• **EXERCISE DESCRIPTION**
The job is to find each line of the records below that includes the word "YSize" and copy it.

• **DATA SUPPLIED**
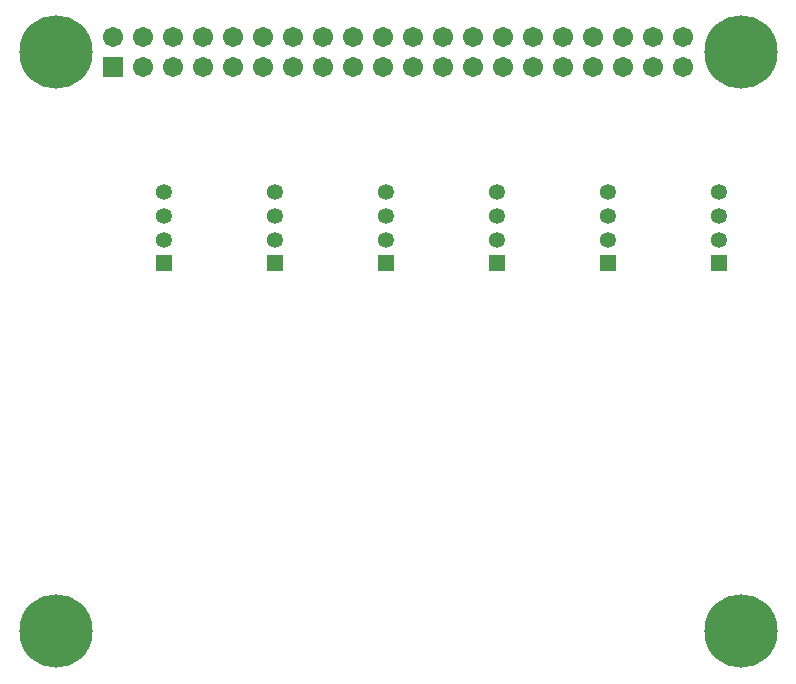
<source format=gts>
G04*
G04 #@! TF.GenerationSoftware,Altium Limited,Altium Designer,24.7.2 (38)*
G04*
G04 Layer_Color=8388736*
%FSLAX25Y25*%
%MOIN*%
G70*
G04*
G04 #@! TF.SameCoordinates,F96F46E9-85AD-4114-9B5A-613433178D46*
G04*
G04*
G04 #@! TF.FilePolarity,Negative*
G04*
G01*
G75*
%ADD13R,0.05328X0.05328*%
%ADD14C,0.05328*%
%ADD15C,0.06706*%
%ADD16R,0.06706X0.06706*%
%ADD17C,0.24422*%
D13*
X263000Y201378D02*
D03*
X300000D02*
D03*
X226000D02*
D03*
X189000D02*
D03*
X152000D02*
D03*
X115000D02*
D03*
D14*
X263000Y209252D02*
D03*
Y217126D02*
D03*
Y225000D02*
D03*
X300000Y209252D02*
D03*
Y217126D02*
D03*
Y225000D02*
D03*
X226000Y209252D02*
D03*
Y217126D02*
D03*
Y225000D02*
D03*
X189000Y209252D02*
D03*
Y217126D02*
D03*
Y225000D02*
D03*
X152000Y209252D02*
D03*
Y217126D02*
D03*
Y225000D02*
D03*
X115000Y209252D02*
D03*
Y217126D02*
D03*
Y225000D02*
D03*
D15*
X257913Y266653D02*
D03*
Y276654D02*
D03*
X267913Y266653D02*
D03*
Y276654D02*
D03*
X277913Y266653D02*
D03*
Y276654D02*
D03*
X287913Y266653D02*
D03*
Y276654D02*
D03*
X247913D02*
D03*
Y266653D02*
D03*
X237913Y276654D02*
D03*
Y266653D02*
D03*
X227913Y276654D02*
D03*
Y266653D02*
D03*
X217913Y276654D02*
D03*
Y266653D02*
D03*
X207913Y276654D02*
D03*
Y266653D02*
D03*
X197913Y276654D02*
D03*
Y266653D02*
D03*
X187913Y276654D02*
D03*
Y266653D02*
D03*
X177913Y276654D02*
D03*
Y266653D02*
D03*
X167913Y276654D02*
D03*
Y266653D02*
D03*
X157913Y276654D02*
D03*
Y266653D02*
D03*
X147913Y276654D02*
D03*
Y266653D02*
D03*
X137913Y276654D02*
D03*
Y266653D02*
D03*
X127913Y276654D02*
D03*
Y266653D02*
D03*
X117913Y276654D02*
D03*
Y266653D02*
D03*
X107913Y276654D02*
D03*
Y266653D02*
D03*
X97913Y276654D02*
D03*
D16*
Y266653D02*
D03*
D17*
X307087Y78740D02*
D03*
Y271654D02*
D03*
X78740Y78740D02*
D03*
Y271654D02*
D03*
M02*

</source>
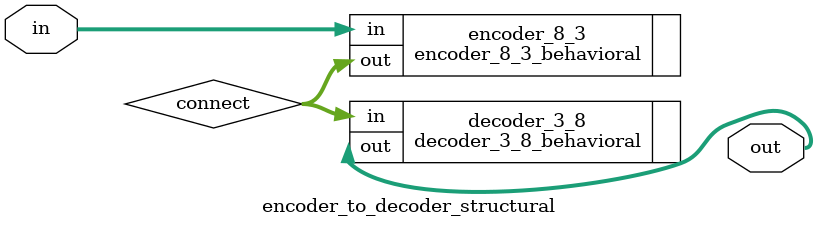
<source format=v>


module encoder_to_decoder_structural(
    input     [7:0] in,      // 8 Inputs
    output    [7:0] out      // 8 Outputs
);

    wire [7:0] connect;

    // ENCODER
    encoder_8_3_behavioral encoder_8_3 (
        .in(in),
        .out(connect)
    );

    // DECODER
    decoder_3_8_behavioral decoder_3_8 (
        .in(connect),
        .out(out)
    );

endmodule

</source>
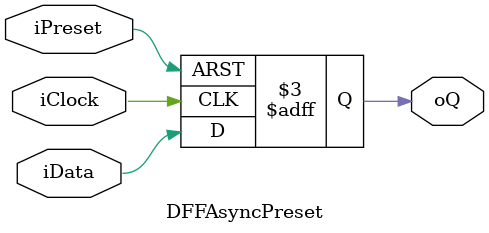
<source format=v>
/******************
	FileName	:	DFFAsyncPreset.v
	Author	:	daniel
	Description	:	Example of a rising edge flip-flop width asychronouse preset
	Revision	:	2017/12/20
	Company	:	***********
	code	:	Verilog-2001
************************/
module DFFAsyncPreset #(parameter DELAY = 1) (
input 	  iData,iPreset,iClock,
output reg oQ);
always @(posedge iClock, negedge iPreset)
	if(~iPreset)
		oQ <= #DELAY 1'b1;
	else
		oQ <= #DELAY iData;
endmodule
</source>
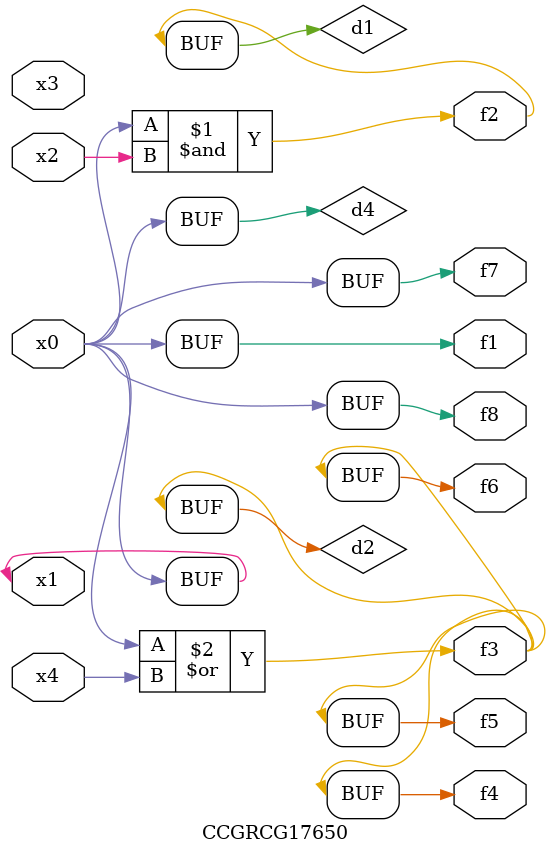
<source format=v>
module CCGRCG17650(
	input x0, x1, x2, x3, x4,
	output f1, f2, f3, f4, f5, f6, f7, f8
);

	wire d1, d2, d3, d4;

	and (d1, x0, x2);
	or (d2, x0, x4);
	nand (d3, x0, x2);
	buf (d4, x0, x1);
	assign f1 = d4;
	assign f2 = d1;
	assign f3 = d2;
	assign f4 = d2;
	assign f5 = d2;
	assign f6 = d2;
	assign f7 = d4;
	assign f8 = d4;
endmodule

</source>
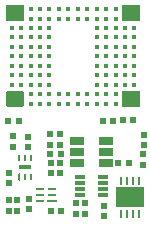
<source format=gtp>
G04 Layer_Color=8421504*
%FSLAX24Y24*%
%MOIN*%
G70*
G01*
G75*
%ADD10R,0.0236X0.0217*%
%ADD11R,0.0610X0.0551*%
G04:AMPARAMS|DCode=12|XSize=61mil|YSize=55.1mil|CornerRadius=5.5mil|HoleSize=0mil|Usage=FLASHONLY|Rotation=0.000|XOffset=0mil|YOffset=0mil|HoleType=Round|Shape=RoundedRectangle|*
%AMROUNDEDRECTD12*
21,1,0.0610,0.0441,0,0,0.0*
21,1,0.0500,0.0551,0,0,0.0*
1,1,0.0110,0.0250,-0.0220*
1,1,0.0110,-0.0250,-0.0220*
1,1,0.0110,-0.0250,0.0220*
1,1,0.0110,0.0250,0.0220*
%
%ADD12ROUNDEDRECTD12*%
%ADD13C,0.0157*%
%ADD14R,0.0217X0.0236*%
%ADD15R,0.0110X0.0197*%
G04:AMPARAMS|DCode=16|XSize=9.8mil|YSize=23.6mil|CornerRadius=2.5mil|HoleSize=0mil|Usage=FLASHONLY|Rotation=180.000|XOffset=0mil|YOffset=0mil|HoleType=Round|Shape=RoundedRectangle|*
%AMROUNDEDRECTD16*
21,1,0.0098,0.0187,0,0,180.0*
21,1,0.0049,0.0236,0,0,180.0*
1,1,0.0049,-0.0025,0.0093*
1,1,0.0049,0.0025,0.0093*
1,1,0.0049,0.0025,-0.0093*
1,1,0.0049,-0.0025,-0.0093*
%
%ADD16ROUNDEDRECTD16*%
%ADD17R,0.0394X0.0177*%
%ADD18R,0.0335X0.0118*%
%ADD19R,0.0098X0.0276*%
%ADD20R,0.0937X0.0650*%
%ADD21R,0.0512X0.0276*%
%ADD22R,0.0295X0.0110*%
%ADD23R,0.0335X0.0110*%
D10*
X2787Y2669D02*
D03*
Y3024D02*
D03*
X3921Y1319D02*
D03*
Y1673D02*
D03*
X3091Y3610D02*
D03*
Y3965D02*
D03*
X2776Y3961D02*
D03*
Y3606D02*
D03*
X1390Y2339D02*
D03*
Y2693D02*
D03*
X1524Y3894D02*
D03*
Y3539D02*
D03*
X2025Y3885D02*
D03*
Y3531D02*
D03*
X1677Y1425D02*
D03*
Y1780D02*
D03*
X1390D02*
D03*
Y1425D02*
D03*
X2067Y1469D02*
D03*
Y1823D02*
D03*
X5880Y3598D02*
D03*
Y3952D02*
D03*
X5875Y3302D02*
D03*
Y2948D02*
D03*
X3634Y1673D02*
D03*
Y1319D02*
D03*
X4574Y1585D02*
D03*
Y1231D02*
D03*
X3083Y2665D02*
D03*
Y3020D02*
D03*
D11*
X5470Y8002D02*
D03*
Y5128D02*
D03*
X1592Y8002D02*
D03*
D12*
Y5128D02*
D03*
D13*
X5578Y7510D02*
D03*
Y7195D02*
D03*
Y6880D02*
D03*
X5263Y5620D02*
D03*
Y5935D02*
D03*
Y6250D02*
D03*
Y6565D02*
D03*
Y6880D02*
D03*
Y7195D02*
D03*
Y7510D02*
D03*
X4949Y8140D02*
D03*
Y7825D02*
D03*
Y7510D02*
D03*
Y7195D02*
D03*
Y6880D02*
D03*
Y6565D02*
D03*
Y6250D02*
D03*
Y5935D02*
D03*
Y5620D02*
D03*
Y5305D02*
D03*
Y4990D02*
D03*
X4634D02*
D03*
Y5305D02*
D03*
Y5620D02*
D03*
Y5935D02*
D03*
Y6250D02*
D03*
Y6565D02*
D03*
Y6880D02*
D03*
Y7195D02*
D03*
Y7510D02*
D03*
Y7825D02*
D03*
Y8140D02*
D03*
X4004D02*
D03*
X3689D02*
D03*
X3374D02*
D03*
X3059D02*
D03*
X4004Y7825D02*
D03*
X3689D02*
D03*
X3374D02*
D03*
X3059D02*
D03*
X5578Y6565D02*
D03*
Y6250D02*
D03*
Y5935D02*
D03*
Y5620D02*
D03*
X4319Y8140D02*
D03*
Y7825D02*
D03*
Y7510D02*
D03*
Y7195D02*
D03*
Y6880D02*
D03*
Y6565D02*
D03*
Y6250D02*
D03*
Y5935D02*
D03*
Y5620D02*
D03*
Y4990D02*
D03*
Y5305D02*
D03*
X4004D02*
D03*
X3689D02*
D03*
X4004Y4990D02*
D03*
X3689D02*
D03*
X3374D02*
D03*
Y5305D02*
D03*
X3059D02*
D03*
Y4990D02*
D03*
X2744D02*
D03*
Y5305D02*
D03*
Y5620D02*
D03*
Y5935D02*
D03*
Y6250D02*
D03*
Y6565D02*
D03*
Y6880D02*
D03*
Y7195D02*
D03*
Y7510D02*
D03*
Y7825D02*
D03*
Y8140D02*
D03*
X2429Y4990D02*
D03*
Y5305D02*
D03*
Y5620D02*
D03*
Y5935D02*
D03*
Y6250D02*
D03*
Y6565D02*
D03*
Y6880D02*
D03*
Y7195D02*
D03*
Y7510D02*
D03*
Y7825D02*
D03*
Y8140D02*
D03*
X2114D02*
D03*
Y7825D02*
D03*
Y7510D02*
D03*
Y7195D02*
D03*
Y6880D02*
D03*
Y6565D02*
D03*
Y6250D02*
D03*
Y5935D02*
D03*
Y5620D02*
D03*
Y4990D02*
D03*
Y5305D02*
D03*
X1799Y5620D02*
D03*
Y5935D02*
D03*
Y6250D02*
D03*
Y6565D02*
D03*
Y6880D02*
D03*
Y7195D02*
D03*
Y7510D02*
D03*
X1484Y5620D02*
D03*
Y5935D02*
D03*
Y6250D02*
D03*
Y6565D02*
D03*
Y6880D02*
D03*
Y7195D02*
D03*
Y7510D02*
D03*
D14*
X1728Y4421D02*
D03*
X1374D02*
D03*
X5183Y4430D02*
D03*
X5537D02*
D03*
X4877Y4410D02*
D03*
X4523D02*
D03*
X2780Y1406D02*
D03*
X3134D02*
D03*
X5036Y3014D02*
D03*
X5391D02*
D03*
X3126Y3319D02*
D03*
X2772D02*
D03*
D15*
X2118Y3181D02*
D03*
X1921D02*
D03*
X1724D02*
D03*
X2118Y2551D02*
D03*
X1921D02*
D03*
D16*
X1724D02*
D03*
D17*
X1921Y2866D02*
D03*
D18*
X4516Y1953D02*
D03*
Y2150D02*
D03*
Y2346D02*
D03*
Y2543D02*
D03*
X3768Y1953D02*
D03*
Y2150D02*
D03*
Y2346D02*
D03*
Y2543D02*
D03*
D19*
X5721Y2422D02*
D03*
X5524D02*
D03*
X5327D02*
D03*
X5130D02*
D03*
X5721Y1320D02*
D03*
X5524D02*
D03*
X5327D02*
D03*
X5130D02*
D03*
D20*
X5425Y1871D02*
D03*
D21*
X3673Y3000D02*
D03*
Y3374D02*
D03*
Y3748D02*
D03*
X4618D02*
D03*
Y3374D02*
D03*
Y3000D02*
D03*
D22*
X2421Y2130D02*
D03*
Y1933D02*
D03*
Y1736D02*
D03*
X2835Y2130D02*
D03*
Y1933D02*
D03*
D23*
Y1736D02*
D03*
M02*

</source>
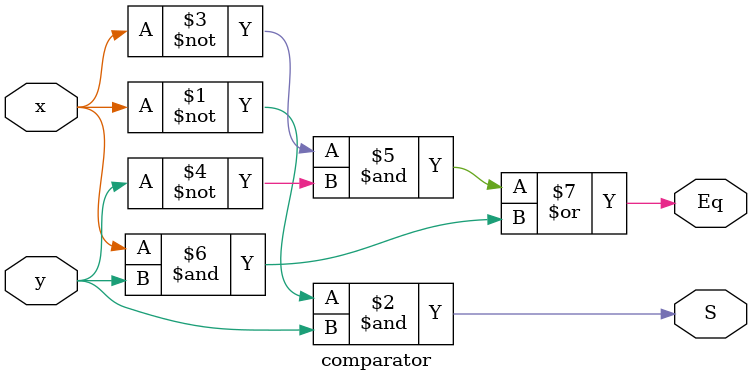
<source format=v>
module comparator (
    input x,
    input y,
    output Eq,
    output S
);
    assign S = ~x & y;
    assign Eq = ~x & ~y | x & y;
endmodule

</source>
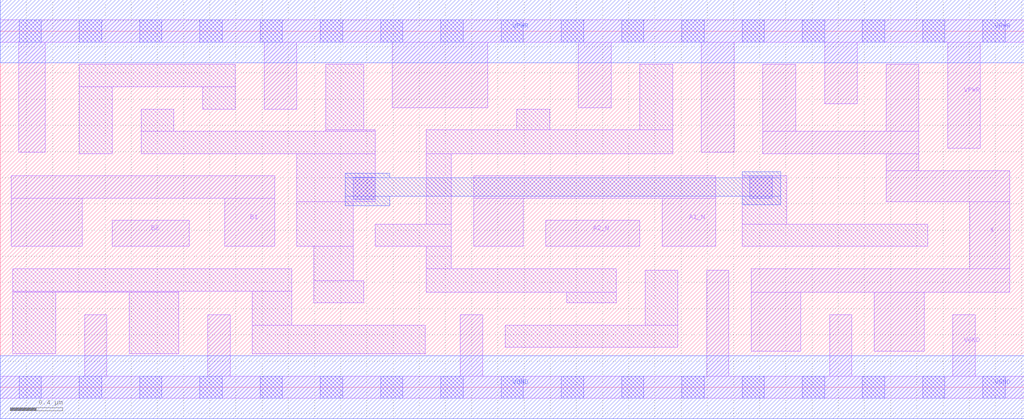
<source format=lef>
# Copyright 2020 The SkyWater PDK Authors
#
# Licensed under the Apache License, Version 2.0 (the "License");
# you may not use this file except in compliance with the License.
# You may obtain a copy of the License at
#
#     https://www.apache.org/licenses/LICENSE-2.0
#
# Unless required by applicable law or agreed to in writing, software
# distributed under the License is distributed on an "AS IS" BASIS,
# WITHOUT WARRANTIES OR CONDITIONS OF ANY KIND, either express or implied.
# See the License for the specific language governing permissions and
# limitations under the License.
#
# SPDX-License-Identifier: Apache-2.0

VERSION 5.7 ;
  NAMESCASESENSITIVE ON ;
  NOWIREEXTENSIONATPIN ON ;
  DIVIDERCHAR "/" ;
  BUSBITCHARS "[]" ;
UNITS
  DATABASE MICRONS 200 ;
END UNITS
PROPERTYDEFINITIONS
  MACRO maskLayoutSubType STRING ;
  MACRO prCellType STRING ;
  MACRO originalViewName STRING ;
END PROPERTYDEFINITIONS
MACRO sky130_fd_sc_hdll__o2bb2a_4
  CLASS CORE ;
  FOREIGN sky130_fd_sc_hdll__o2bb2a_4 ;
  ORIGIN  0.000000  0.000000 ;
  SIZE  7.820000 BY  2.720000 ;
  SYMMETRY X Y R90 ;
  SITE unithd ;
  PIN A1_N
    ANTENNAGATEAREA  0.555000 ;
    DIRECTION INPUT ;
    USE SIGNAL ;
    PORT
      LAYER li1 ;
        RECT 3.615000 1.075000 3.995000 1.445000 ;
        RECT 3.615000 1.445000 5.465000 1.615000 ;
        RECT 5.055000 1.075000 5.465000 1.445000 ;
    END
  END A1_N
  PIN A2_N
    ANTENNAGATEAREA  0.555000 ;
    DIRECTION INPUT ;
    USE SIGNAL ;
    PORT
      LAYER li1 ;
        RECT 4.165000 1.075000 4.885000 1.275000 ;
    END
  END A2_N
  PIN B1
    ANTENNAGATEAREA  0.555000 ;
    DIRECTION INPUT ;
    USE SIGNAL ;
    PORT
      LAYER li1 ;
        RECT 0.085000 1.075000 0.625000 1.445000 ;
        RECT 0.085000 1.445000 2.095000 1.615000 ;
        RECT 1.715000 1.075000 2.095000 1.445000 ;
    END
  END B1
  PIN B2
    ANTENNAGATEAREA  0.555000 ;
    DIRECTION INPUT ;
    USE SIGNAL ;
    PORT
      LAYER li1 ;
        RECT 0.855000 1.075000 1.445000 1.275000 ;
    END
  END B2
  PIN X
    ANTENNADIFFAREA  1.028500 ;
    DIRECTION OUTPUT ;
    USE SIGNAL ;
    PORT
      LAYER li1 ;
        RECT 5.735000 0.275000 6.115000 0.725000 ;
        RECT 5.735000 0.725000 7.710000 0.905000 ;
        RECT 5.825000 1.785000 7.015000 1.955000 ;
        RECT 5.825000 1.955000 6.075000 2.465000 ;
        RECT 6.675000 0.275000 7.055000 0.725000 ;
        RECT 6.765000 1.415000 7.710000 1.655000 ;
        RECT 6.765000 1.655000 7.015000 1.785000 ;
        RECT 6.765000 1.955000 7.015000 2.465000 ;
        RECT 7.405000 0.905000 7.710000 1.415000 ;
    END
  END X
  PIN VGND
    DIRECTION INOUT ;
    USE GROUND ;
    PORT
      LAYER li1 ;
        RECT 0.000000 -0.085000 7.820000 0.085000 ;
        RECT 0.645000  0.085000 0.815000 0.555000 ;
        RECT 1.585000  0.085000 1.755000 0.555000 ;
        RECT 3.515000  0.085000 3.685000 0.555000 ;
        RECT 5.395000  0.085000 5.565000 0.895000 ;
        RECT 6.335000  0.085000 6.505000 0.555000 ;
        RECT 7.275000  0.085000 7.445000 0.555000 ;
      LAYER mcon ;
        RECT 0.145000 -0.085000 0.315000 0.085000 ;
        RECT 0.605000 -0.085000 0.775000 0.085000 ;
        RECT 1.065000 -0.085000 1.235000 0.085000 ;
        RECT 1.525000 -0.085000 1.695000 0.085000 ;
        RECT 1.985000 -0.085000 2.155000 0.085000 ;
        RECT 2.445000 -0.085000 2.615000 0.085000 ;
        RECT 2.905000 -0.085000 3.075000 0.085000 ;
        RECT 3.365000 -0.085000 3.535000 0.085000 ;
        RECT 3.825000 -0.085000 3.995000 0.085000 ;
        RECT 4.285000 -0.085000 4.455000 0.085000 ;
        RECT 4.745000 -0.085000 4.915000 0.085000 ;
        RECT 5.205000 -0.085000 5.375000 0.085000 ;
        RECT 5.665000 -0.085000 5.835000 0.085000 ;
        RECT 6.125000 -0.085000 6.295000 0.085000 ;
        RECT 6.585000 -0.085000 6.755000 0.085000 ;
        RECT 7.045000 -0.085000 7.215000 0.085000 ;
        RECT 7.505000 -0.085000 7.675000 0.085000 ;
      LAYER met1 ;
        RECT 0.000000 -0.240000 7.820000 0.240000 ;
    END
  END VGND
  PIN VPWR
    DIRECTION INOUT ;
    USE POWER ;
    PORT
      LAYER li1 ;
        RECT 0.000000 2.635000 7.820000 2.805000 ;
        RECT 0.140000 1.795000 0.345000 2.635000 ;
        RECT 2.015000 2.125000 2.265000 2.635000 ;
        RECT 2.995000 2.135000 3.725000 2.635000 ;
        RECT 4.415000 2.135000 4.665000 2.635000 ;
        RECT 5.355000 1.795000 5.605000 2.635000 ;
        RECT 6.295000 2.165000 6.545000 2.635000 ;
        RECT 7.235000 1.825000 7.485000 2.635000 ;
      LAYER mcon ;
        RECT 0.145000 2.635000 0.315000 2.805000 ;
        RECT 0.605000 2.635000 0.775000 2.805000 ;
        RECT 1.065000 2.635000 1.235000 2.805000 ;
        RECT 1.525000 2.635000 1.695000 2.805000 ;
        RECT 1.985000 2.635000 2.155000 2.805000 ;
        RECT 2.445000 2.635000 2.615000 2.805000 ;
        RECT 2.905000 2.635000 3.075000 2.805000 ;
        RECT 3.365000 2.635000 3.535000 2.805000 ;
        RECT 3.825000 2.635000 3.995000 2.805000 ;
        RECT 4.285000 2.635000 4.455000 2.805000 ;
        RECT 4.745000 2.635000 4.915000 2.805000 ;
        RECT 5.205000 2.635000 5.375000 2.805000 ;
        RECT 5.665000 2.635000 5.835000 2.805000 ;
        RECT 6.125000 2.635000 6.295000 2.805000 ;
        RECT 6.585000 2.635000 6.755000 2.805000 ;
        RECT 7.045000 2.635000 7.215000 2.805000 ;
        RECT 7.505000 2.635000 7.675000 2.805000 ;
      LAYER met1 ;
        RECT 0.000000 2.480000 7.820000 2.960000 ;
    END
  END VPWR
  OBS
    LAYER li1 ;
      RECT 0.095000 0.255000 0.425000 0.725000 ;
      RECT 0.095000 0.725000 1.365000 0.735000 ;
      RECT 0.095000 0.735000 2.225000 0.905000 ;
      RECT 0.605000 1.785000 0.855000 2.295000 ;
      RECT 0.605000 2.295000 1.795000 2.465000 ;
      RECT 0.985000 0.255000 1.365000 0.725000 ;
      RECT 1.075000 1.785000 2.865000 1.955000 ;
      RECT 1.075000 1.955000 1.325000 2.125000 ;
      RECT 1.545000 2.125000 1.795000 2.295000 ;
      RECT 1.925000 0.255000 3.245000 0.475000 ;
      RECT 1.925000 0.475000 2.225000 0.735000 ;
      RECT 2.265000 1.075000 2.695000 1.415000 ;
      RECT 2.265000 1.415000 2.865000 1.785000 ;
      RECT 2.395000 0.645000 2.775000 0.815000 ;
      RECT 2.395000 0.815000 2.695000 1.075000 ;
      RECT 2.485000 1.955000 2.865000 1.965000 ;
      RECT 2.485000 1.965000 2.775000 2.465000 ;
      RECT 2.865000 1.075000 3.445000 1.245000 ;
      RECT 3.255000 0.725000 4.705000 0.905000 ;
      RECT 3.255000 0.905000 3.445000 1.075000 ;
      RECT 3.255000 1.245000 3.445000 1.785000 ;
      RECT 3.255000 1.785000 5.135000 1.965000 ;
      RECT 3.855000 0.305000 5.175000 0.475000 ;
      RECT 3.945000 1.965000 4.195000 2.125000 ;
      RECT 4.325000 0.645000 4.705000 0.725000 ;
      RECT 4.885000 1.965000 5.135000 2.465000 ;
      RECT 4.925000 0.475000 5.175000 0.895000 ;
      RECT 5.665000 1.075000 7.085000 1.245000 ;
      RECT 5.665000 1.245000 6.005000 1.615000 ;
    LAYER mcon ;
      RECT 2.695000 1.435000 2.865000 1.605000 ;
      RECT 5.725000 1.445000 5.895000 1.615000 ;
    LAYER met1 ;
      RECT 2.635000 1.385000 2.975000 1.460000 ;
      RECT 2.635000 1.460000 5.960000 1.600000 ;
      RECT 2.635000 1.600000 2.975000 1.635000 ;
      RECT 5.665000 1.395000 5.960000 1.460000 ;
      RECT 5.665000 1.600000 5.960000 1.645000 ;
  END
  PROPERTY maskLayoutSubType "abstract" ;
  PROPERTY prCellType "standard" ;
  PROPERTY originalViewName "layout" ;
END sky130_fd_sc_hdll__o2bb2a_4

</source>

• **TASK RESULT**
G04:AMPARAMS|DCode=12|XSize=61mil|YSize=55.1mil|CornerRadius=5.5mil|HoleSize=0mil|Usage=FLASHONLY|Rotation=0.000|XOffset=0mil|YOffset=0mil|HoleType=Round|Shape=RoundedRectangle|*
G04:AMPARAMS|DCode=16|XSize=9.8mil|YSize=23.6mil|CornerRadius=2.5mil|HoleSize=0mil|Usage=FLASHONLY|Rotation=180.000|XOffset=0mil|YOffset=0mil|HoleType=Round|Shape=RoundedRectangle|*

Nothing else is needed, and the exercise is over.